[An hour of free play is like a drop of water in the desert](https://www.nytimes.com/2019/08/17/opinion/sunday/childhood-suicide-depression-anxiety.html).

> According to the psychologist Peter Gray, children today are more depressed than they were during the Great Depression and more anxious than they were at the height of the Cold War. A 2019 study published in the Journal of Abnormal Psychology found that between 2009 and 2017, rates of depression rose by more than 60 percent among those ages 14 to 17, and 47 percent among those ages 12 to 13. This isn’t just a matter of increased diagnoses. The number of children and teenagers who were seen in emergency rooms with suicidal thoughts or having attempted suicide doubled between 2007 and 2015.

Read a bunch of similar statistics in [Kids These Days](https://curtismchale.ca/2019/07/24/how-hard-is-it-to-be-a-millenial/) by Tristan Harris.

The author of the piece doesn’t view the causes as quite the same as Harris does, but it is pretty close to what [Kerry McDonald says in Unschooled](
http://www.amazon.com/dp/1641600632/?tag=strugwithfait-20)[^1]. Because of the break down in community and the communal structures of child care, we warehouse our children in daycare and afterschool programs. School is more tightly controlled and kids in general are scheduled to the hilt.

> And so for many children, when the school day is over, it hardly matters; the hours outside school are more like school than ever. Children spend afternoons, weekends and summers in aftercare and camps while their parents work. The areas where children once congregated for unstructured, unsupervised play are now often off limits. And so those who can afford it drive their children from one structured activity to another. Those who can’t keep them inside. Free play and childhood independence have become relics, insurance risks, at times criminal offenses.

Unschooled would 100% agree with that statement and would also agree with the articles assertion that school doesn’t really socialize kids much at all (except for rule following) because it’s all controlled. Kids learn socialization when they work stuff out on their own without adults butting in.

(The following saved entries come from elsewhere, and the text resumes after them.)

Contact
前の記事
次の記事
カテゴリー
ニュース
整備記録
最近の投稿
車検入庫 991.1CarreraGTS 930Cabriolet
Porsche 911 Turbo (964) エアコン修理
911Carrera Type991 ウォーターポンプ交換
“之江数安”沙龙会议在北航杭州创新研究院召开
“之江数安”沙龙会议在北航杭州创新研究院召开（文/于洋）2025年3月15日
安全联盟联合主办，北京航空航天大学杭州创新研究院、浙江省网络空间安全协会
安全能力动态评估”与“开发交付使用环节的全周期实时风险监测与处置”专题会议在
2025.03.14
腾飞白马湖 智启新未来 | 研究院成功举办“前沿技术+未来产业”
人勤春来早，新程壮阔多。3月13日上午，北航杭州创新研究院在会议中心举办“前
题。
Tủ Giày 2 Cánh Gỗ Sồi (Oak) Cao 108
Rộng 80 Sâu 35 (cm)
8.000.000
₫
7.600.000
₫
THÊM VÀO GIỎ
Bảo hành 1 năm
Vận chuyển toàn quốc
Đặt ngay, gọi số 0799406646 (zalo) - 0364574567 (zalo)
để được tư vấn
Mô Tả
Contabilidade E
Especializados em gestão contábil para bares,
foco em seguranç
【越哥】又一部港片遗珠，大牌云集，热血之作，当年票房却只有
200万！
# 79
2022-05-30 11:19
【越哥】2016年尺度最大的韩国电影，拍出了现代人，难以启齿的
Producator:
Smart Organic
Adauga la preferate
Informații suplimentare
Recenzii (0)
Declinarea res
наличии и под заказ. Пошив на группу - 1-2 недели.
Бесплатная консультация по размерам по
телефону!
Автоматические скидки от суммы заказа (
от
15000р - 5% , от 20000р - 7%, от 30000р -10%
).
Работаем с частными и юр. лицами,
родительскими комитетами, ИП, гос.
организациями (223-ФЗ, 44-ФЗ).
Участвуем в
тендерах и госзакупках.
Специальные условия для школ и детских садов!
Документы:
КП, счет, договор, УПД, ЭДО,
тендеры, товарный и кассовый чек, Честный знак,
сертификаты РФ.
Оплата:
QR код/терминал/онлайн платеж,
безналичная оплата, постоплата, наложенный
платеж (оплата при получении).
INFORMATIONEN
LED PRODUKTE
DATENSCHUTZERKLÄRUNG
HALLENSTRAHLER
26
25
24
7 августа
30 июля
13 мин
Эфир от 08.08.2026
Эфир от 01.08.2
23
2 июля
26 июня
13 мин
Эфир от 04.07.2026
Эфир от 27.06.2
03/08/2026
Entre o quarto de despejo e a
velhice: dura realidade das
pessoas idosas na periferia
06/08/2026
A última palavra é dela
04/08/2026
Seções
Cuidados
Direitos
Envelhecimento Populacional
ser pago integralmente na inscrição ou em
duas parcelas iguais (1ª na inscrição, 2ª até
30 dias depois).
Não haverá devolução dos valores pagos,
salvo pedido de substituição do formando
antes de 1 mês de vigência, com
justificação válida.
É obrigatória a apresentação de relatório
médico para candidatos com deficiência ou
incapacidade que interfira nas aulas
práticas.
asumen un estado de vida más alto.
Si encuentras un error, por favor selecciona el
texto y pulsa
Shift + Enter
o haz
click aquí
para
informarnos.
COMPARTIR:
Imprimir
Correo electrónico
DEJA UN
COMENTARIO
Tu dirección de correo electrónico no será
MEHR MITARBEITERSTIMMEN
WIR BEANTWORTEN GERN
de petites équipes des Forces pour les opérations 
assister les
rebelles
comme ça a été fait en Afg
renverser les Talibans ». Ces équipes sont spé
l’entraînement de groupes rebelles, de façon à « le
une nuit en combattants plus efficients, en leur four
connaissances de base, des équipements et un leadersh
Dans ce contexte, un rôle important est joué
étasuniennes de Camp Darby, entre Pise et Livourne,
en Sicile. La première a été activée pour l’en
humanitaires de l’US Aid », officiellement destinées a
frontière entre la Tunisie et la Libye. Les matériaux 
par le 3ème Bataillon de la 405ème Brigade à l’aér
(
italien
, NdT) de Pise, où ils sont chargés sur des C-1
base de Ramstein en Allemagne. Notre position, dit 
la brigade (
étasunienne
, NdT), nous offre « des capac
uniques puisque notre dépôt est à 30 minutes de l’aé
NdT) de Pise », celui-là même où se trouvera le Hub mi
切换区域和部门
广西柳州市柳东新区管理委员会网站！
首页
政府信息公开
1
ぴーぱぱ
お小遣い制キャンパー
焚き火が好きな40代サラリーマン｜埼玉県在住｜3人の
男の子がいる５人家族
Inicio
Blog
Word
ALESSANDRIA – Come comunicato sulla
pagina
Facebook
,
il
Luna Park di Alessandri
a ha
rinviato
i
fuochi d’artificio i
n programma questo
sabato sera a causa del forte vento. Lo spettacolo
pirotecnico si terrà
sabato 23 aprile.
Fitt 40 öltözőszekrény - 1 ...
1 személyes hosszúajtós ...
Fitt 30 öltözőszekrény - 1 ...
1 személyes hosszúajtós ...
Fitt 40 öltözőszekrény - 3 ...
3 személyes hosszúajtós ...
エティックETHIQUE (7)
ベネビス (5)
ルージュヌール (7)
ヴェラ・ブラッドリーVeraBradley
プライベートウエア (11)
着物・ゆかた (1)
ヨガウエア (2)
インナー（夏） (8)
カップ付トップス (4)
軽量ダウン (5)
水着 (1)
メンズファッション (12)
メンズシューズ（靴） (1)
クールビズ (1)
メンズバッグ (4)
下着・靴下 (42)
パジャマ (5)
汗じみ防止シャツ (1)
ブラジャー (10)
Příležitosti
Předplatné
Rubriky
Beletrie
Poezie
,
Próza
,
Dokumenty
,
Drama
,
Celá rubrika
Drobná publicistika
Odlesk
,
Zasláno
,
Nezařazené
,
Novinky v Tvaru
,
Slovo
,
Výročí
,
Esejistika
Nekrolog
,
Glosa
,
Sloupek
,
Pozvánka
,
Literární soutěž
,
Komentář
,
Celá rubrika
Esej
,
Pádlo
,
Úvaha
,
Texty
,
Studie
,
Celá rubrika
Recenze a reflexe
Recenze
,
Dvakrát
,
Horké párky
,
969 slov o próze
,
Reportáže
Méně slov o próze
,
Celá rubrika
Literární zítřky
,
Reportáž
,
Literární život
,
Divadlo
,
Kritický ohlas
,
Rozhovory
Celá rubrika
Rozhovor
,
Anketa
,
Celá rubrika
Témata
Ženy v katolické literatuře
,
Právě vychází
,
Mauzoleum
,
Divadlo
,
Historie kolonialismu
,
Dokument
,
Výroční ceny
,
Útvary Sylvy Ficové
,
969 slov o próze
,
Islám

I agree with all of this, which is why I’m the Dad at the park with a book sitting as far away from his kids as he can. When they come to me with a problem, the first question is ask is if anyone is bleeding, then I usually tell them to go figure it out.

I’d let them head to the park across the street on their own, if it wasn’t for the adults that feel they can comment on the fact and talk about calling the police to pick up my kid because she’s “too young” to go swing within sight of my kitchen[^2].

[^1]: We’re going to see a review of Unschooled this week.
[^2]: I find this whole thing particularly interesting as I grab more and more resources for a book one day about the break down in community. It seems that the days are gone when the whole block watched out for a kid. Instead, someone will call some government agency because you’re not watching a kid who is playing on your driveway.